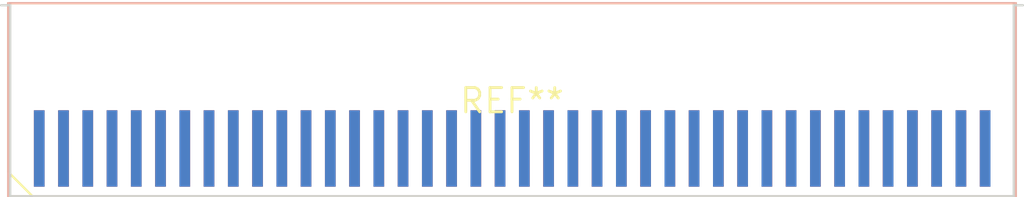
<source format=kicad_pcb>
(kicad_pcb (version 20240108) (generator pcbnew)

  (general
    (thickness 1.6)
  )

  (paper "A4")
  (layers
    (0 "F.Cu" signal)
    (31 "B.Cu" signal)
    (32 "B.Adhes" user "B.Adhesive")
    (33 "F.Adhes" user "F.Adhesive")
    (34 "B.Paste" user)
    (35 "F.Paste" user)
    (36 "B.SilkS" user "B.Silkscreen")
    (37 "F.SilkS" user "F.Silkscreen")
    (38 "B.Mask" user)
    (39 "F.Mask" user)
    (40 "Dwgs.User" user "User.Drawings")
    (41 "Cmts.User" user "User.Comments")
    (42 "Eco1.User" user "User.Eco1")
    (43 "Eco2.User" user "User.Eco2")
    (44 "Edge.Cuts" user)
    (45 "Margin" user)
    (46 "B.CrtYd" user "B.Courtyard")
    (47 "F.CrtYd" user "F.Courtyard")
    (48 "B.Fab" user)
    (49 "F.Fab" user)
    (50 "User.1" user)
    (51 "User.2" user)
    (52 "User.3" user)
    (53 "User.4" user)
    (54 "User.5" user)
    (55 "User.6" user)
    (56 "User.7" user)
    (57 "User.8" user)
    (58 "User.9" user)
  )

  (setup
    (pad_to_mask_clearance 0)
    (pcbplotparams
      (layerselection 0x00010fc_ffffffff)
      (plot_on_all_layers_selection 0x0000000_00000000)
      (disableapertmacros false)
      (usegerberextensions false)
      (usegerberattributes false)
      (usegerberadvancedattributes false)
      (creategerberjobfile false)
      (dashed_line_dash_ratio 12.000000)
      (dashed_line_gap_ratio 3.000000)
      (svgprecision 4)
      (plotframeref false)
      (viasonmask false)
      (mode 1)
      (useauxorigin false)
      (hpglpennumber 1)
      (hpglpenspeed 20)
      (hpglpendiameter 15.000000)
      (dxfpolygonmode false)
      (dxfimperialunits false)
      (dxfusepcbnewfont false)
      (psnegative false)
      (psa4output false)
      (plotreference false)
      (plotvalue false)
      (plotinvisibletext false)
      (sketchpadsonfab false)
      (subtractmaskfromsilk false)
      (outputformat 1)
      (mirror false)
      (drillshape 1)
      (scaleselection 1)
      (outputdirectory "")
    )
  )

  (net 0 "")

  (footprint "Samtec_MECF-40-0_-NP-L-DV_2x40_P1.27mm_Edge" (layer "F.Cu") (at 0 0))

)

</source>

JOB ITEM. Restate the line containing "(outputformat 1)" and every remaining line of the records word for word. Add nothing.

WRITTEN ANSWER.
      (outputformat 1)
      (mirror false)
      (drillshape 1)
      (scaleselection 1)
      (outputdirectory "")
    )
  )

  (net 0 "")

  (footprint "Samtec_MECF-40-0_-NP-L-DV_2x40_P1.27mm_Edge" (layer "F.Cu") (at 0 0))

)

</source>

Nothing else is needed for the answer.